About this task
Only one span of the listing below is wanted: the lines from the one with "This section presents" through the one with "The CarpeDiem app, as", reproduced exactly, both ends kept.

Input material
Content starts

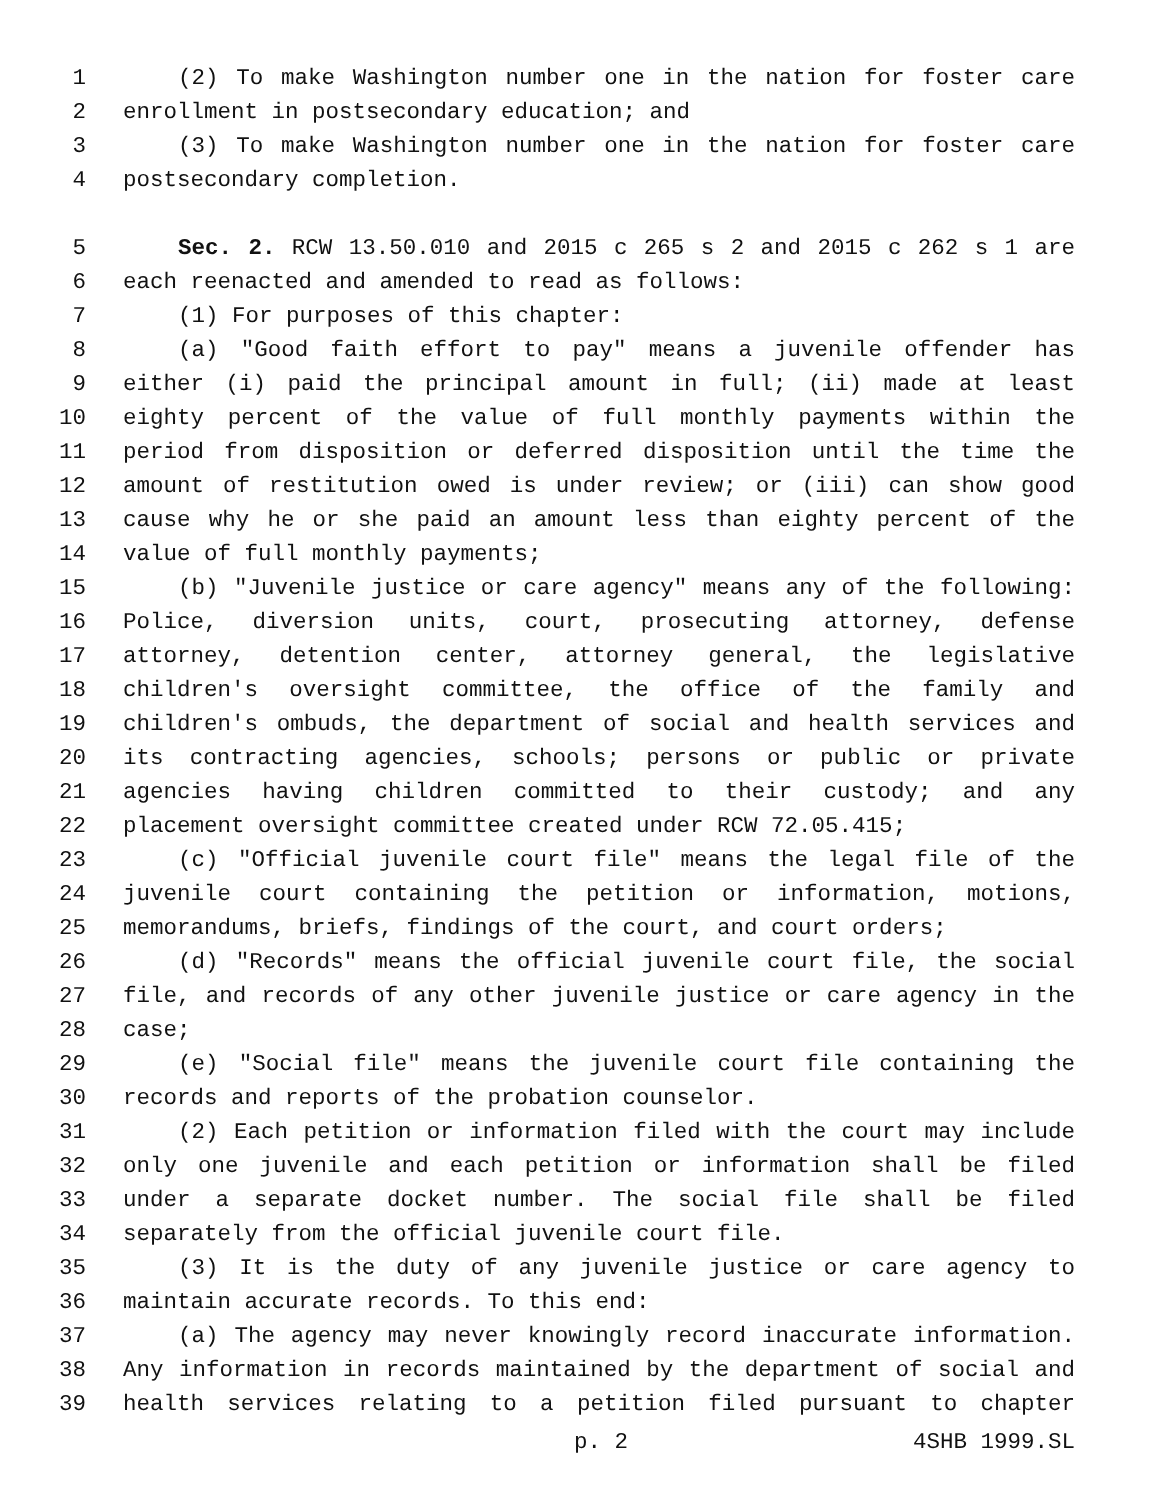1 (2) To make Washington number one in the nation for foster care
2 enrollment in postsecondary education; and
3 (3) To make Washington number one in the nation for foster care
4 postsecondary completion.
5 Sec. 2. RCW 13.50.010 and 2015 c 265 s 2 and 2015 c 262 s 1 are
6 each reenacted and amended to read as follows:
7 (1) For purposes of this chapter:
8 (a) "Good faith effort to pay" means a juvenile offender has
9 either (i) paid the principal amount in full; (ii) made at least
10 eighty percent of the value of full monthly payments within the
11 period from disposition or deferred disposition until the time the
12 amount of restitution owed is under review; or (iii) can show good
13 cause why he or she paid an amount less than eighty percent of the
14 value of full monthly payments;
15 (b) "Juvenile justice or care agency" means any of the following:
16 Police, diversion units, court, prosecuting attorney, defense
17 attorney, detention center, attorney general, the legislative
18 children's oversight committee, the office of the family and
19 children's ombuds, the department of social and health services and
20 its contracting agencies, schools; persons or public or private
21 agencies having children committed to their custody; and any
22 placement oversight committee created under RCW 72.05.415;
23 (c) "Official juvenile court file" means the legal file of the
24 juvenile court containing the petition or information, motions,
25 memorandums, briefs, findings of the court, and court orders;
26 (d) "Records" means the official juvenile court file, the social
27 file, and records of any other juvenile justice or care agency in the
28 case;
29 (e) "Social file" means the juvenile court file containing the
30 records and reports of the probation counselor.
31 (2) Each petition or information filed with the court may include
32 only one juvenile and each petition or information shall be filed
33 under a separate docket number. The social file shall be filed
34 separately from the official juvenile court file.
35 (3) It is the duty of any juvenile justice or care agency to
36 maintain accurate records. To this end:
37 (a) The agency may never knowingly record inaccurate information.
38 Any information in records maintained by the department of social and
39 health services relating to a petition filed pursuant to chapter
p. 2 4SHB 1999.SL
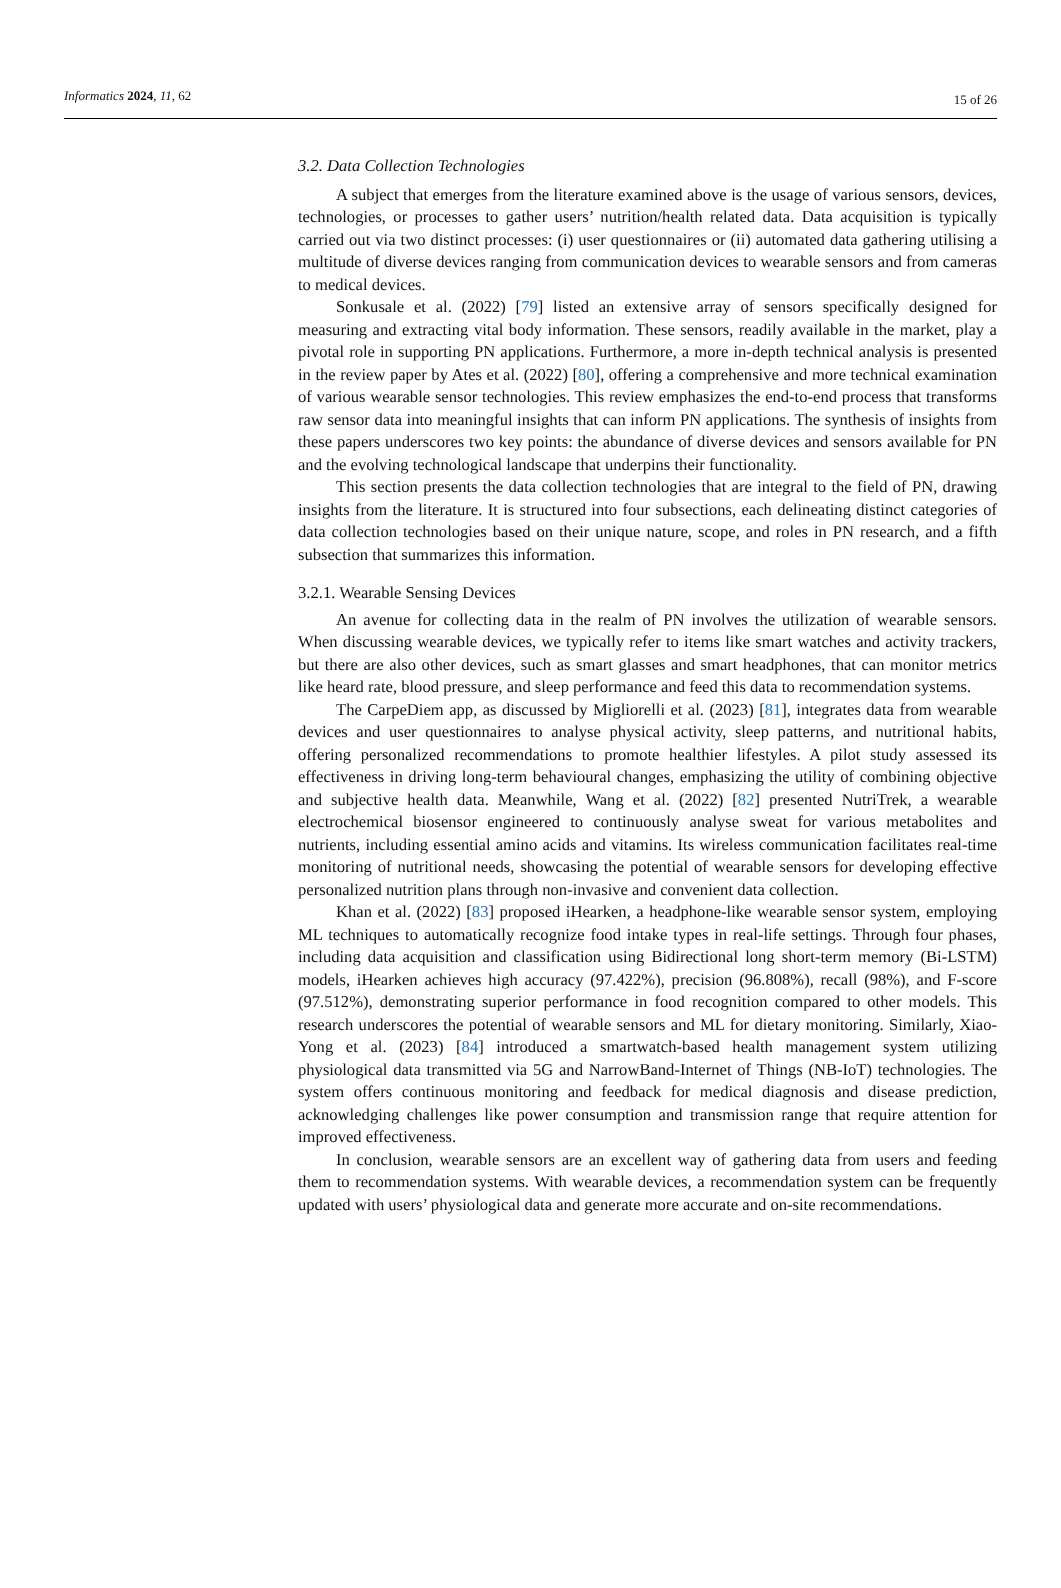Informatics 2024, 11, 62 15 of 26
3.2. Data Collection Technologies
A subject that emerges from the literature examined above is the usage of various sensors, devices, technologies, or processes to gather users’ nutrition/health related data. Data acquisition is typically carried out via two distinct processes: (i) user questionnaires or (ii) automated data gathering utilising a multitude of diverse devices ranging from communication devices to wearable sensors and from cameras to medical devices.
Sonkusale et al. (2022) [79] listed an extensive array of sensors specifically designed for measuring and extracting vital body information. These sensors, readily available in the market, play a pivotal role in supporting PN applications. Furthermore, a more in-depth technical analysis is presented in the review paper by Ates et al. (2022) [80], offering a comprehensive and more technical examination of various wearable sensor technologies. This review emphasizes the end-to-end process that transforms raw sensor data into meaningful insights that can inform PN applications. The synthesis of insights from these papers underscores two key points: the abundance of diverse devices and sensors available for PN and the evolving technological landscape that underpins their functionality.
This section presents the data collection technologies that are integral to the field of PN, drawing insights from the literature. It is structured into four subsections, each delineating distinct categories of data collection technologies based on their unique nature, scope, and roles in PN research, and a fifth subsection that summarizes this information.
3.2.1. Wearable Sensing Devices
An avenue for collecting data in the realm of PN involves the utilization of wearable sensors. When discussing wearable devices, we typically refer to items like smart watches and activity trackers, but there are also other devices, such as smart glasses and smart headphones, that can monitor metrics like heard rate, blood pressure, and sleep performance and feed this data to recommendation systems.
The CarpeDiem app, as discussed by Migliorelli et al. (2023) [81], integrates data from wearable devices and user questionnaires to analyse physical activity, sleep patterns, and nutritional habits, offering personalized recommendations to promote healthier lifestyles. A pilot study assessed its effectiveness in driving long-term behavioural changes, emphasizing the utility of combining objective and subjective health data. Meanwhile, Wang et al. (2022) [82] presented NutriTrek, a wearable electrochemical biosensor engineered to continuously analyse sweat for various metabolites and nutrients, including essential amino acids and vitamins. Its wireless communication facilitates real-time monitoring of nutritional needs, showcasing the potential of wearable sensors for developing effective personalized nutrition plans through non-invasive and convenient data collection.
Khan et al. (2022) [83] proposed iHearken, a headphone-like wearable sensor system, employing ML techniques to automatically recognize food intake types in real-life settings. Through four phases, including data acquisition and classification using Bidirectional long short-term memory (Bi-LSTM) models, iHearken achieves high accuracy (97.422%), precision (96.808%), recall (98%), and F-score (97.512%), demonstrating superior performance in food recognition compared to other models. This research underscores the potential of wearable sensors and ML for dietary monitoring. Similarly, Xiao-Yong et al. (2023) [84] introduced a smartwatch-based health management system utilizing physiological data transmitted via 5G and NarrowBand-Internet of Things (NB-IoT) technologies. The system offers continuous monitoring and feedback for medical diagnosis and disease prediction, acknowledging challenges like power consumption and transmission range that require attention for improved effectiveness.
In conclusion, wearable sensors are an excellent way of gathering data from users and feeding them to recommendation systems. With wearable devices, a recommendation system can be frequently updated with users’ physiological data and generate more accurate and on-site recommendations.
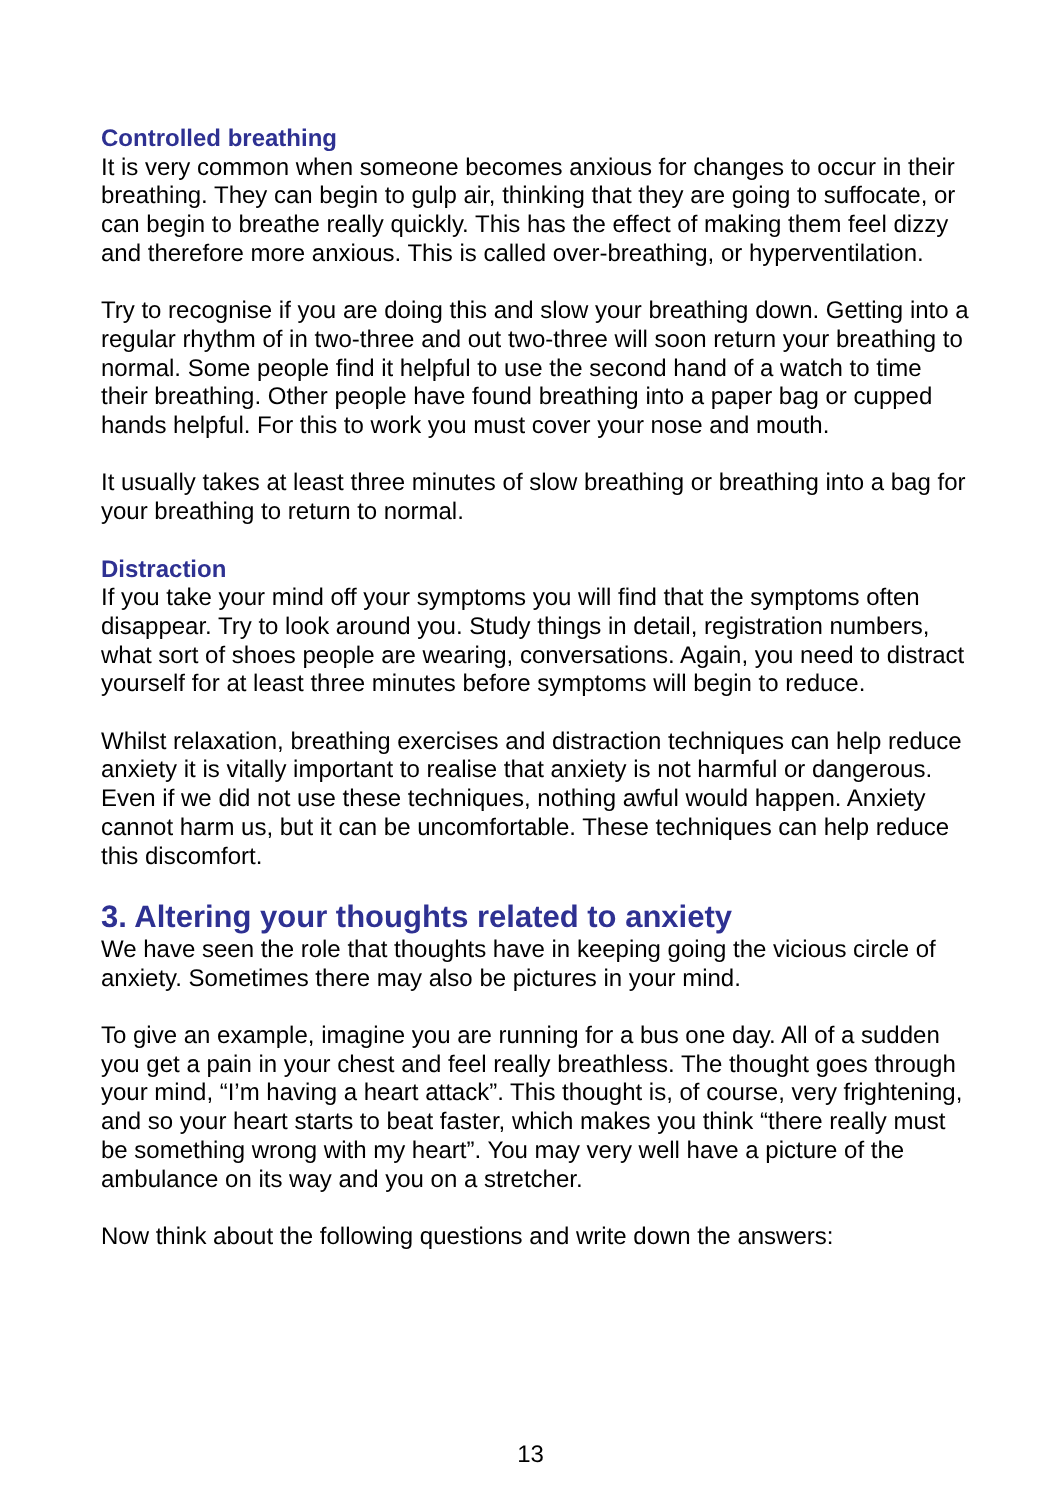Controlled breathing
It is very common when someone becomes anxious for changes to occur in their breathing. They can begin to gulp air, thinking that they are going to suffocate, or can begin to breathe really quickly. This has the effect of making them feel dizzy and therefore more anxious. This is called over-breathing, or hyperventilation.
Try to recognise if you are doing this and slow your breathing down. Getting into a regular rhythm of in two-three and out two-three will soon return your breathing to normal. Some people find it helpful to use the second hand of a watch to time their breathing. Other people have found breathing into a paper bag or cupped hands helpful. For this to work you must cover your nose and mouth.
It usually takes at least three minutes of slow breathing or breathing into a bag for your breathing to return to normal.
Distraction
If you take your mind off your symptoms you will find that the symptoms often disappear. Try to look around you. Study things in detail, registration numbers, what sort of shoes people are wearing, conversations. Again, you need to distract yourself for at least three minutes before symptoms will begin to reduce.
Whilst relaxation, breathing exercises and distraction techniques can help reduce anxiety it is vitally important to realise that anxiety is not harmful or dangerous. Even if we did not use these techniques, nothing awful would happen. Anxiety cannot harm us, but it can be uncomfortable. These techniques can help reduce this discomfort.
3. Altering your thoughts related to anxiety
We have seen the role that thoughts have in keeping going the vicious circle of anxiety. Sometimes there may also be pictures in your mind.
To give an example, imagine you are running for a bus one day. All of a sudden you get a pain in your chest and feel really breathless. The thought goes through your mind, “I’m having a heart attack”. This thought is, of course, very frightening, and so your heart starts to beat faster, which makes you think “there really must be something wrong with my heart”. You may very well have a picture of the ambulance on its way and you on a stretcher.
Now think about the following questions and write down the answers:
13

Content ends

Response
This section presents the data collection technologies that are integral to the field of PN, drawing insights from the literature. It is structured into four subsections, each delineating distinct categories of data collection technologies based on their unique nature, scope, and roles in PN research, and a fifth subsection that summarizes this information.
3.2.1. Wearable Sensing Devices
An avenue for collecting data in the realm of PN involves the utilization of wearable sensors. When discussing wearable devices, we typically refer to items like smart watches and activity trackers, but there are also other devices, such as smart glasses and smart headphones, that can monitor metrics like heard rate, blood pressure, and sleep performance and feed this data to recommendation systems.
The CarpeDiem app, as discussed by Migliorelli et al. (2023) [81], integrates data from wearable devices and user questionnaires to analyse physical activity, sleep patterns, and nutritional habits, offering personalized recommendations to promote healthier lifestyles. A pilot study assessed its effectiveness in driving long-term behavioural changes, emphasizing the utility of combining objective and subjective health data. Meanwhile, Wang et al. (2022) [82] presented NutriTrek, a wearable electrochemical biosensor engineered to continuously analyse sweat for various metabolites and nutrients, including essential amino acids and vitamins. Its wireless communication facilitates real-time monitoring of nutritional needs, showcasing the potential of wearable sensors for developing effective personalized nutrition plans through non-invasive and convenient data collection.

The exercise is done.